Page excerpt ->
________
The invention is based on the idea of using geometrical shaping of the joint partners in the joint region to change the mechanical stress profile inside the material in such a way that the zones of maximum mechanical loading, that is to say of the maximum stress gradient is shifted from the region of the bearing surface and, at the same time, to withdraw those zones of each joint partner in which, under specific operating conditions, it is possible for there to occur surface-parallel tensile stresses which open cracks, and thus promote crack growth, from the contact region of the respective other joint partner, so that no cracking incipient cracks can be produced. Furthermore, as a result of the inventive configuration of the overlapping of the front edge of the undercut of the respective other joint partner by an extension, exceeding the relative movements and installation tolerances to be expected, of the contact surfaces of the two joint partners, under the abovementioned operating conditions only surface-parallel pressure stresses which close cracks and thus prevent crack growth occur in the contact region.
________
Stored records ->
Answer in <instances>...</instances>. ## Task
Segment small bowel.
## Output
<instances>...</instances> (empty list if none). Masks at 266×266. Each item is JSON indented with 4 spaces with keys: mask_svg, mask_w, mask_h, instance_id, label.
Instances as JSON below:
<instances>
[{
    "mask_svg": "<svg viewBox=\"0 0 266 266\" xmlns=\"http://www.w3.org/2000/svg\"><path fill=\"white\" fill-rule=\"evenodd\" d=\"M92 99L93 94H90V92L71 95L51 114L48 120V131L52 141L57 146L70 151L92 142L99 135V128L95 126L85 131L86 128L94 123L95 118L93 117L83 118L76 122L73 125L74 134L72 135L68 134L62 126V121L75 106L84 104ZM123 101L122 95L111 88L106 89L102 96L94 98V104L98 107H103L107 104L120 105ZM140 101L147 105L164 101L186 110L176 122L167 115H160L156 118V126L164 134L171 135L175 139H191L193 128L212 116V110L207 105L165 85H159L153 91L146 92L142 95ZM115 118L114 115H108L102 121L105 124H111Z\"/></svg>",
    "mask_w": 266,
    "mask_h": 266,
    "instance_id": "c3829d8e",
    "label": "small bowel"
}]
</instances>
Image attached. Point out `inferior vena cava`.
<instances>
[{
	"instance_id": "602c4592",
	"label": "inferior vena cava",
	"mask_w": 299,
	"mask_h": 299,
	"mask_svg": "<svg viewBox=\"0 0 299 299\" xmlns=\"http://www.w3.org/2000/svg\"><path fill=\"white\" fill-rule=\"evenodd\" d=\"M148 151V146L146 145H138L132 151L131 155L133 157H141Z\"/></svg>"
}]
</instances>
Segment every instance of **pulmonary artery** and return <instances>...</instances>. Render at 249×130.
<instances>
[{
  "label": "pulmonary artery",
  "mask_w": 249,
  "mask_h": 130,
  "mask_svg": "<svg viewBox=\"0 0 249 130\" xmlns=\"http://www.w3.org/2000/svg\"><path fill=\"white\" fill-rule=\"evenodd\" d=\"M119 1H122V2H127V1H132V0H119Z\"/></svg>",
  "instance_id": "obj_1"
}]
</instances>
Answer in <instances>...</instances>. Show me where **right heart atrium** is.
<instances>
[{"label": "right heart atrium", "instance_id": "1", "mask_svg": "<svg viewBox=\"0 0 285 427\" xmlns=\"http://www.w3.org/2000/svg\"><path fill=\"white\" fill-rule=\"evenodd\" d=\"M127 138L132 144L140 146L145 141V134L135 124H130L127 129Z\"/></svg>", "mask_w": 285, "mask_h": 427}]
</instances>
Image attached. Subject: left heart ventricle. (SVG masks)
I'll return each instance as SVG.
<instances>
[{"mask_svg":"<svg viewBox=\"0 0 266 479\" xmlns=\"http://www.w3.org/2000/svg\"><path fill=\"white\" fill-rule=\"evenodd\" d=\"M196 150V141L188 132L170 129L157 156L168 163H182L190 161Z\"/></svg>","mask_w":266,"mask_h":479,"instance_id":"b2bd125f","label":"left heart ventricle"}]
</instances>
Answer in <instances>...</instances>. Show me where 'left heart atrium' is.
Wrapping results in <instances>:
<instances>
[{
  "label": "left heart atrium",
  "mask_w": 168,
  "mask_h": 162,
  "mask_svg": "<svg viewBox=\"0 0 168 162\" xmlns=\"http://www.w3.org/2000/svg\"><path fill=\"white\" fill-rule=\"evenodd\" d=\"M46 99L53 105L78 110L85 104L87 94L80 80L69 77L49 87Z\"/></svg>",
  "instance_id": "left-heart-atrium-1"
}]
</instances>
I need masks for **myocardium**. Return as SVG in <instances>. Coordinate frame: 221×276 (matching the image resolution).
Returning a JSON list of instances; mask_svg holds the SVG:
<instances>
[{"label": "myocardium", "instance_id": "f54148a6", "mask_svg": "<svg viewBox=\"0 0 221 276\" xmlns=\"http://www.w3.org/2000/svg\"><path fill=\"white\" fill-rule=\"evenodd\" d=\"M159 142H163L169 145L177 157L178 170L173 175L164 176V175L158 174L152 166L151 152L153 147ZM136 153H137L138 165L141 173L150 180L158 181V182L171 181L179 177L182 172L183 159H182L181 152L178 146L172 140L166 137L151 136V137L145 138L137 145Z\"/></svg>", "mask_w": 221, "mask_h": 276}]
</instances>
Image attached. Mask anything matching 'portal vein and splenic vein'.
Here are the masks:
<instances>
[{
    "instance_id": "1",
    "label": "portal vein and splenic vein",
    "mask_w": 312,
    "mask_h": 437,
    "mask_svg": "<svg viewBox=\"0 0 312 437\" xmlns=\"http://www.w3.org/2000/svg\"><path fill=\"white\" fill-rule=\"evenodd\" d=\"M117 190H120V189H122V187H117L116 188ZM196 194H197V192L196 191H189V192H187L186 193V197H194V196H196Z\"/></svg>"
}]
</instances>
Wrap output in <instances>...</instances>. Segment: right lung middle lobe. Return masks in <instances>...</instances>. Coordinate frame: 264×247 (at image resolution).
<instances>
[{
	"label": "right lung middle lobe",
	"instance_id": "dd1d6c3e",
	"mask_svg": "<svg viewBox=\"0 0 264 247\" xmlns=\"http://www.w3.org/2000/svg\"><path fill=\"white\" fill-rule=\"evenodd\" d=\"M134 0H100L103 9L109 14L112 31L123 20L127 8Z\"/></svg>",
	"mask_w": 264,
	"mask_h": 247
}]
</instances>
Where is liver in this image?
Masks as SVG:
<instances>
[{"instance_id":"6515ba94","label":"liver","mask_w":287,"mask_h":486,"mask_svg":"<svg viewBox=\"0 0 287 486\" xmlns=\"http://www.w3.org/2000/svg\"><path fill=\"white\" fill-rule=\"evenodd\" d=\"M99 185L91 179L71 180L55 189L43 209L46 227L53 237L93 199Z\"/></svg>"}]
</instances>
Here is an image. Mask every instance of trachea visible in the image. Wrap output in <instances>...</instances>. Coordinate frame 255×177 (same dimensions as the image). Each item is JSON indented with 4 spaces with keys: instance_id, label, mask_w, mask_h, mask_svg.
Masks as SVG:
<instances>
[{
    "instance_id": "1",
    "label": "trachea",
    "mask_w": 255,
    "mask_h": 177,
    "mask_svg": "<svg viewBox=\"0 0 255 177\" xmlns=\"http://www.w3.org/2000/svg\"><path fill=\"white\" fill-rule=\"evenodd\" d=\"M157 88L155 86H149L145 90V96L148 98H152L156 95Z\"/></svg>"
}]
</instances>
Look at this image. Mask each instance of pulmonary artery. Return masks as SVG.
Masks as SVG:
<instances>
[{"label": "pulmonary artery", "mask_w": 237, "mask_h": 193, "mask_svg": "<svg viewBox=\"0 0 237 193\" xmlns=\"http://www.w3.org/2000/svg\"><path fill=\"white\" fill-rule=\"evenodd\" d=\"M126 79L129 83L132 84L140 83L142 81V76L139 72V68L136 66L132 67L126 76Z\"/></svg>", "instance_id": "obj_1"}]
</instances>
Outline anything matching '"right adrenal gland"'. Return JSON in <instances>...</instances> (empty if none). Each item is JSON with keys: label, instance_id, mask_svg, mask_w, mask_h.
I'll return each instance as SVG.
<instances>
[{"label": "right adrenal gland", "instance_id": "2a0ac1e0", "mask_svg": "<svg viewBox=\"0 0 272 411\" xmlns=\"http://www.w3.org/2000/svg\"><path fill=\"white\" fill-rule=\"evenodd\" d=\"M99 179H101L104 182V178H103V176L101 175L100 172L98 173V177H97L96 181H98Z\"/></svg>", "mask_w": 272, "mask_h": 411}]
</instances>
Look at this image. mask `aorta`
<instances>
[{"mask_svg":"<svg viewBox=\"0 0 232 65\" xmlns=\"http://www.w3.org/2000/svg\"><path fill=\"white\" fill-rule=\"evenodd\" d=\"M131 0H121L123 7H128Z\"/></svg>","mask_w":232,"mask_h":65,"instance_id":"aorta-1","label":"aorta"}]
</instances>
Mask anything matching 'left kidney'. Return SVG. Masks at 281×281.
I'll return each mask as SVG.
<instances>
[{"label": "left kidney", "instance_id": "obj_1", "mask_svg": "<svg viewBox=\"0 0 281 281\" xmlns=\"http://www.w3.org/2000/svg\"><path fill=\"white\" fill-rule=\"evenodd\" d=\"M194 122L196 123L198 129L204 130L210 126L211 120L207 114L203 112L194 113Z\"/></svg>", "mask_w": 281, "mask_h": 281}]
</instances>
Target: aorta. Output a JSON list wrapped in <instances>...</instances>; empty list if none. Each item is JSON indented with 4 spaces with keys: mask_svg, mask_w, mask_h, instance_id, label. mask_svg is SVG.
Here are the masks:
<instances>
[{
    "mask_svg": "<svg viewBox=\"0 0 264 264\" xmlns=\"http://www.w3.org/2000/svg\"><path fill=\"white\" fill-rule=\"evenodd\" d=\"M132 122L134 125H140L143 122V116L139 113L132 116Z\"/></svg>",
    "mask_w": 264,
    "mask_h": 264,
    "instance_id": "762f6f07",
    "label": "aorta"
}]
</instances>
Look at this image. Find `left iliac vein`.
________
Exercise objective -> Reproduce the passage on stresses in joint partners word for word, from start to finish. The data is separate from the passage on stresses in joint partners.

Full response ->
The invention is based on the idea of using geometrical shaping of the joint partners in the joint region to change the mechanical stress profile inside the material in such a way that the zones of maximum mechanical loading, that is to say of the maximum stress gradient is shifted from the region of the bearing surface and, at the same time, to withdraw those zones of each joint partner in which, under specific operating conditions, it is possible for there to occur surface-parallel tensile stresses which open cracks, and thus promote crack growth, from the contact region of the respective other joint partner, so that no cracking incipient cracks can be produced. Furthermore, as a result of the inventive configuration of the overlapping of the front edge of the undercut of the respective other joint partner by an extension, exceeding the relative movements and installation tolerances to be expected, of the contact surfaces of the two joint partners, under the abovementioned operating conditions only surface-parallel pressure stresses which close cracks and thus prevent crack growth occur in the contact region.